Retype the lines of the entries from the line with "guste y no tendrás" up to and including the line with "Leer la noticia...", exactly as they appear, and leave the pictures out of your answer.

## Dataset entries
┌──

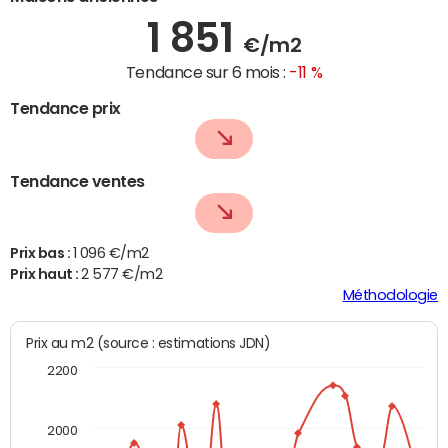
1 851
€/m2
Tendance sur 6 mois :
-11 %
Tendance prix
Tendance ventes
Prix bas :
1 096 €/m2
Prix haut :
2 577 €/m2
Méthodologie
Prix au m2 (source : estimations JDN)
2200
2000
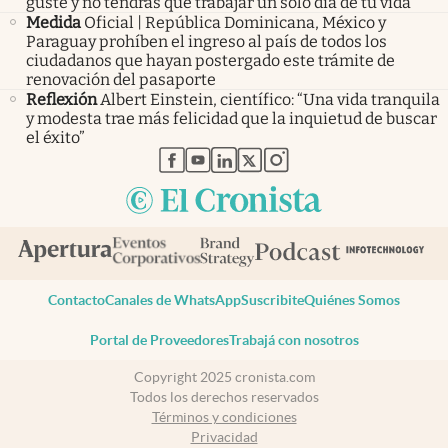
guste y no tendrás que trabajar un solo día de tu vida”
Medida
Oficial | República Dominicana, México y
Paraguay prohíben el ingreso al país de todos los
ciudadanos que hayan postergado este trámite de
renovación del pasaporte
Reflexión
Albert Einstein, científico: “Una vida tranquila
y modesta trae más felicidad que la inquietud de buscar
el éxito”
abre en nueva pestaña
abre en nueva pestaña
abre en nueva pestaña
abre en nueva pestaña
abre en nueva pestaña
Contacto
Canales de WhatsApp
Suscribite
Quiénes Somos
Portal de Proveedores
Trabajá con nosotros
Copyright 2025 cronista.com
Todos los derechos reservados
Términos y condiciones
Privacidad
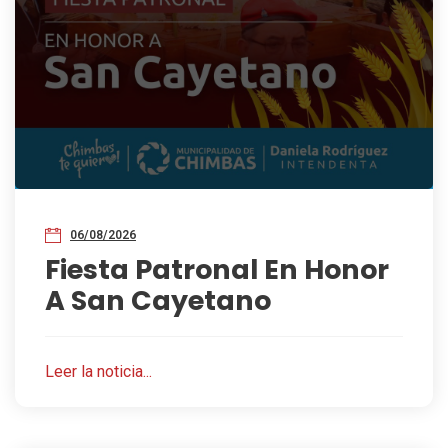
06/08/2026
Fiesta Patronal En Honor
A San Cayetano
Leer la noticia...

└──
┌──

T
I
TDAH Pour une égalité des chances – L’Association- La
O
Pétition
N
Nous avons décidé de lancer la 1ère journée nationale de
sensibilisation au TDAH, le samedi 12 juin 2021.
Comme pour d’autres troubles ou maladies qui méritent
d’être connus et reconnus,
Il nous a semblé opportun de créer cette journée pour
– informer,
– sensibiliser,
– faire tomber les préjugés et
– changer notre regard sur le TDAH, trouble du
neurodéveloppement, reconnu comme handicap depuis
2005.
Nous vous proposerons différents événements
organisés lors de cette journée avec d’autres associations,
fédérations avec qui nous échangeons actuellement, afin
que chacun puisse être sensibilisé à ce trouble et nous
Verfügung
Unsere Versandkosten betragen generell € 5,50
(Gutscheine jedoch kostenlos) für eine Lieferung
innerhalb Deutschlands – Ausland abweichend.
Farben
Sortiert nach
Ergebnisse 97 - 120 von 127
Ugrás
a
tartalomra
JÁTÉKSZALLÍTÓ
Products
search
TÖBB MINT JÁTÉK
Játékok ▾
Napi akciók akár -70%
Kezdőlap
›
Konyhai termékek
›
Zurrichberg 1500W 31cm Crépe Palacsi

└──

## RESPONSE TO THIS EXERCISE
guste y no tendrás que trabajar un solo día de tu vida”
Medida
Oficial | República Dominicana, México y
Paraguay prohíben el ingreso al país de todos los
ciudadanos que hayan postergado este trámite de
renovación del pasaporte
Reflexión
Albert Einstein, científico: “Una vida tranquila
y modesta trae más felicidad que la inquietud de buscar
el éxito”
abre en nueva pestaña
abre en nueva pestaña
abre en nueva pestaña
abre en nueva pestaña
abre en nueva pestaña
Contacto
Canales de WhatsApp
Suscribite
Quiénes Somos
Portal de Proveedores
Trabajá con nosotros
Copyright 2025 cronista.com
Todos los derechos reservados
Términos y condiciones
Privacidad
06/08/2026
Fiesta Patronal En Honor
A San Cayetano
Leer la noticia...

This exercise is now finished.